PhonBank Spanish PAIDUS Corpus

PhonBank Spanish PAIDUS Corpus


Conxita Lleo
Department of Speech and Hearing Sciences
University of Hamburg

Participants: 5
Type of Study: naturalistic
Location: Germany
Media type: audio
DOI: doi:10.21415/T5004K

Browsable transcripts

Phon data

CHAT data

Link to media folder

Citation information

Lleó, Conxita & Michael Prinz (1996). Consonant clusters in child phonology and the directionality of syllable structure assignment. Journal of Child Language 23, 31-56.

Lleó, Conxita & Michael Prinz (1997). Syllable Structure parameters and the acquisition of affricates. In S.J. Hannahs & M. Young-Scholten (eds.), Focus on Phonological Acquisition, 143-163. Amsterdam/Philadelphia: John Benjamins Publishing Co.

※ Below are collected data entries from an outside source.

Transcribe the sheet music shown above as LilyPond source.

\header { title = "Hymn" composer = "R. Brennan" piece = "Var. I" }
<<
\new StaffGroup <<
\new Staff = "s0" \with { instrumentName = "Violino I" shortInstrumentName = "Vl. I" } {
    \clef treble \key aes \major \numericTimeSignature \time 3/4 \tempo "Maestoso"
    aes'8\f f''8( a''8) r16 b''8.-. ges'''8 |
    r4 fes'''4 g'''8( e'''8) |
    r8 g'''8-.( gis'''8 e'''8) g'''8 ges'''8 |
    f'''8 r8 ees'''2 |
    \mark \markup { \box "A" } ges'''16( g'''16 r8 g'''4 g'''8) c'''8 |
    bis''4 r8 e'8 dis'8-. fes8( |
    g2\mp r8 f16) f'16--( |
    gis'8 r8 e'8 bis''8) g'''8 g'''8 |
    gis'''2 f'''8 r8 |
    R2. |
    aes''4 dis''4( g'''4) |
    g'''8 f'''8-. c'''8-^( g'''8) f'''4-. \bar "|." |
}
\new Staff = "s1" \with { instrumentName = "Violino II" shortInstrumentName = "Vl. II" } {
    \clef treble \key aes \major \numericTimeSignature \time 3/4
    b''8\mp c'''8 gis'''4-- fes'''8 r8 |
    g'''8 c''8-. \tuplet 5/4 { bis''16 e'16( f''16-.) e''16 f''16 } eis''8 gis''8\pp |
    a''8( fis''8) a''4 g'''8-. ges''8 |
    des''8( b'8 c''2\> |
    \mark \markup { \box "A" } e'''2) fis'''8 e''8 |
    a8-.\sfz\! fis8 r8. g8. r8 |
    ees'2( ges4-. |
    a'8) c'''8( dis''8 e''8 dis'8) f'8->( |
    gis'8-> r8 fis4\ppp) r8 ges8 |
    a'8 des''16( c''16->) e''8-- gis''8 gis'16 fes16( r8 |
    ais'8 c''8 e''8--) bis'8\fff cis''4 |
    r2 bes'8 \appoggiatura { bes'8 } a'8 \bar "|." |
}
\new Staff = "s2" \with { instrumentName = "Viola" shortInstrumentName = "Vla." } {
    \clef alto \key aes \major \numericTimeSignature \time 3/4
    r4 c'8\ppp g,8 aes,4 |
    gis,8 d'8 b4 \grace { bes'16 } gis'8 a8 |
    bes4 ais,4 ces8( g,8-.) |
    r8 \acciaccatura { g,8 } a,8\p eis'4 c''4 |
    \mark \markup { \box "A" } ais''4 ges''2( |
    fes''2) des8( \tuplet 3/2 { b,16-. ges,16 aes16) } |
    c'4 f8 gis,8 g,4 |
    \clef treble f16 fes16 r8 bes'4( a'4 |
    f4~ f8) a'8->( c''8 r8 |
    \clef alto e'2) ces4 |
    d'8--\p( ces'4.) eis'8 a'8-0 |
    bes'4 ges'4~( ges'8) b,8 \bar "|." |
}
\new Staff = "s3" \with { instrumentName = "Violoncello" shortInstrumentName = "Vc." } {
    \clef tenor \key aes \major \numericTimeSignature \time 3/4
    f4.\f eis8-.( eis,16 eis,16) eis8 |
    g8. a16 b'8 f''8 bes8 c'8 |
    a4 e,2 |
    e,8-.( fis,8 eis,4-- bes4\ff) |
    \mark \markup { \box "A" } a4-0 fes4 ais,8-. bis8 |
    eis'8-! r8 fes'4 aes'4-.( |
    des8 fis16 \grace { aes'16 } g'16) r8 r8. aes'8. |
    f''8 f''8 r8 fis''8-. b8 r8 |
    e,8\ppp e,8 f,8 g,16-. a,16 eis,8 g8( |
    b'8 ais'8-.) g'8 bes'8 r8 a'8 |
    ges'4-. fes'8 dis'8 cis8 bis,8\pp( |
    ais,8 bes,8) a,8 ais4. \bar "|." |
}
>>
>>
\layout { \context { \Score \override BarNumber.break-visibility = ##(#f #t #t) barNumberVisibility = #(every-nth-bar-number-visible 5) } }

Kehoe, Margaret & Conxita Lleó (2003a). The acquisition of nuclei: a longitudinal analysis of phonological vowel length in three German-speaking children. Journal of Child Language 30 (3), 527-556.

Kehoe, Margaret & Conxita Lleó (2003b). A Phonological Analysis of Schwa in German First Language Acquisition. Canadian Journal of Linguistics 48 (3/4), 289-327.

Lleó, C. (in press). Acquisition of speech sound. In Ulrike Domahs & Beatrice Primus (eds.), Laut, Gebärde, Buchstabe 'Sound, sign, letter'. Berlin: Mouton de Gruyter.

In accordance with TalkBank rules, any use of data from this corpus must be accompanied by at least one of the above references.

Project Description

The project PAIDUS was carried out at the University of Hamburg (Department of Romance Languages) with the support of the Deutsche Forschungsgemeinschaft (German Science Foundation) under the direction of Conxita Lleó. The project began in 1990 first as BIDS, with the goal of comparing the phonetic characteristics of babbling in German with babbling in Spanish. With this purpose, a collaboration with Antonio Maldonado of the Universidad Autónoma de Madrid (Dept. of Psychology) was started and we applied for a joint grant from the Acciones Integradas program, so that the two teams could get together in order to plan the methodology at various stages of the project. The German data were collected in Hamburg, Germany, and the Spanish data in Madrid, Spain.

The German part of this project recorded 5 children: Bernd, Britta, Marion, Thomas and Johannes. All five children had been born in Hamburg and lived there. Their parents were German and spoke the Northern variety of German. The children were visited from very early on, before they began to produce their first words, as we wanted to study their babbling, too. Some informal tests, in order to figure their (passive) vocabularies were conducted. After the children began saying words, we continued recording them within the PAIDUS project, which had as its goal to find out how phonological parameters were possibly fixed for German as opposed to Spanish. The German children were visited every two weeks at first, and later on once a month. Recordings were done at the children’s homes by two research assistants of the project. At first, the mother used to be present, but later on, we made most of the recordings with the child alone interacting with one research assistant. We tried to record the child under spontaneous conditions, playing, chatting, etc. We also brought some objects (little animals or toys) in order to elicit certain words from all children, making the phonetic and phonological characteristics of their productions comparable. We encouraged the mothers to keep a record of words that were new in the child’s vocabularies, and we tried to elicit them, as well. We also used books with pictures, which belonged to the child and others that we brought. The recordings were audio recordings, and in order not to miss the ambient setting and context, one of the researchers was writing down all possible details, including what the child was doing, while the other assistant was interacting with the child.

This corpus was financed by the DFG with grant to Conxita Lleó, BIDS from 1990 until 1991 and PAIDUS from 1991 until 1994. Research Assistants were Christliebe El Mogharbel, Kerstin Feuge, and Michael Prinz. Grants from the Acciones Integradas program were obtained from 1991 to 1994, to record and study Spanish data.